▸ **Records shown**
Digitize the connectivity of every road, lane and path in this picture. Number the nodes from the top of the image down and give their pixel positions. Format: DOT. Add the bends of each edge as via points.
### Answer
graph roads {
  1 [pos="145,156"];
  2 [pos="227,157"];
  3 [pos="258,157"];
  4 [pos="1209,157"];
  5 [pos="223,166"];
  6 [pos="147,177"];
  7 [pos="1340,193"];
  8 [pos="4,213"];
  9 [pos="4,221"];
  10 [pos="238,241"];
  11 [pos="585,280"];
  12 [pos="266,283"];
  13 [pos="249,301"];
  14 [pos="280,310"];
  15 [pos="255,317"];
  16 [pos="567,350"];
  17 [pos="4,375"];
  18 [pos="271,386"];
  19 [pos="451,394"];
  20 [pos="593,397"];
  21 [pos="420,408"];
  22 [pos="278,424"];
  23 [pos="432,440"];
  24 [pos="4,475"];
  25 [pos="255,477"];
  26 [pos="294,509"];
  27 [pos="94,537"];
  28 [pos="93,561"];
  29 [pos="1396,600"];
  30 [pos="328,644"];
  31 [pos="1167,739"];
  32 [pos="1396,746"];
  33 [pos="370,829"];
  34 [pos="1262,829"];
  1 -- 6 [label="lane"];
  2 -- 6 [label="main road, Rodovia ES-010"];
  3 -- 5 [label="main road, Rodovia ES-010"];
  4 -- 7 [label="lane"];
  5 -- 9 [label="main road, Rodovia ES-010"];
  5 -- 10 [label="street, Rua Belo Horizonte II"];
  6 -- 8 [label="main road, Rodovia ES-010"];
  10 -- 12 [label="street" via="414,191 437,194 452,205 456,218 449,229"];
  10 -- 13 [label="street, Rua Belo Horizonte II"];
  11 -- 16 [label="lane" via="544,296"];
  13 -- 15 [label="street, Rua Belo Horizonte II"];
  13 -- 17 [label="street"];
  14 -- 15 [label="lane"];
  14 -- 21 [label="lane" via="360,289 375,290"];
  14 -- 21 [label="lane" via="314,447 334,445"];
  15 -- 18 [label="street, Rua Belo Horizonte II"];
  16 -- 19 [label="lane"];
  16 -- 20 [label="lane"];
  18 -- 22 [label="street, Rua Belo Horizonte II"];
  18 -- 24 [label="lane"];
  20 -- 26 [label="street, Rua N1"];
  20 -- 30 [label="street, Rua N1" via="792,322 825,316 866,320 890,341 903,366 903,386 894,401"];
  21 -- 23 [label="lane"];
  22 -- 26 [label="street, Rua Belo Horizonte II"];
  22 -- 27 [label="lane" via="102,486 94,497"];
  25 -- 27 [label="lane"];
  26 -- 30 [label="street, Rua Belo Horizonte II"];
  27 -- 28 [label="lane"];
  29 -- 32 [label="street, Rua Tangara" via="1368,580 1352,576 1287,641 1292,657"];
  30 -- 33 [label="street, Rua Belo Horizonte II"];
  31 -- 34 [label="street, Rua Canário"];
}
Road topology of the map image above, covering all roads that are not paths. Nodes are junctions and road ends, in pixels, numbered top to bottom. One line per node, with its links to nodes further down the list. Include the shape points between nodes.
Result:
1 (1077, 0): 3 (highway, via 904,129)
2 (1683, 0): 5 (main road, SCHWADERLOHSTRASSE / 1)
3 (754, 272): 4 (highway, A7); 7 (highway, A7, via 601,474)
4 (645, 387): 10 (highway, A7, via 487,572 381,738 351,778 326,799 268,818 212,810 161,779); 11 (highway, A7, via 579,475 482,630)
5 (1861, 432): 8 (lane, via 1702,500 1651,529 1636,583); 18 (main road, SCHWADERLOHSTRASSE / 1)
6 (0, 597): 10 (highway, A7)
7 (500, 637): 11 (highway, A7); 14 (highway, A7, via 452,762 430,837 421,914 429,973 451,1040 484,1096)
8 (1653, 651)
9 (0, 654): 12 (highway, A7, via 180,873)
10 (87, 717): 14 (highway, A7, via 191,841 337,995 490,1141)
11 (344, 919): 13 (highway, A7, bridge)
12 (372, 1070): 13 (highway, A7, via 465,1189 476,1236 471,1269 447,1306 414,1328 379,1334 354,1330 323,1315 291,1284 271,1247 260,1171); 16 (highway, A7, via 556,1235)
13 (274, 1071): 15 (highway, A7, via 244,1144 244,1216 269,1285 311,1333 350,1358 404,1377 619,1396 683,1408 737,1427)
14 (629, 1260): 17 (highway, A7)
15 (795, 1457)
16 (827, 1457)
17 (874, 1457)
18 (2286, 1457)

▸ **What you are asked to do**
Begin at the line containing "Road topology of" and reproduce each line through the end of the records above.

▸ **Response to this exercise**
Road topology of the map image above, covering all roads that are not paths. Nodes are junctions and road ends, in pixels, numbered top to bottom. One line per node, with its links to nodes further down the list. Include the shape points between nodes.
Result:
1 (1077, 0): 3 (highway, via 904,129)
2 (1683, 0): 5 (main road, SCHWADERLOHSTRASSE / 1)
3 (754, 272): 4 (highway, A7); 7 (highway, A7, via 601,474)
4 (645, 387): 10 (highway, A7, via 487,572 381,738 351,778 326,799 268,818 212,810 161,779); 11 (highway, A7, via 579,475 482,630)
5 (1861, 432): 8 (lane, via 1702,500 1651,529 1636,583); 18 (main road, SCHWADERLOHSTRASSE / 1)
6 (0, 597): 10 (highway, A7)
7 (500, 637): 11 (highway, A7); 14 (highway, A7, via 452,762 430,837 421,914 429,973 451,1040 484,1096)
8 (1653, 651)
9 (0, 654): 12 (highway, A7, via 180,873)
10 (87, 717): 14 (highway, A7, via 191,841 337,995 490,1141)
11 (344, 919): 13 (highway, A7, bridge)
12 (372, 1070): 13 (highway, A7, via 465,1189 476,1236 471,1269 447,1306 414,1328 379,1334 354,1330 323,1315 291,1284 271,1247 260,1171); 16 (highway, A7, via 556,1235)
13 (274, 1071): 15 (highway, A7, via 244,1144 244,1216 269,1285 311,1333 350,1358 404,1377 619,1396 683,1408 737,1427)
14 (629, 1260): 17 (highway, A7)
15 (795, 1457)
16 (827, 1457)
17 (874, 1457)
18 (2286, 1457)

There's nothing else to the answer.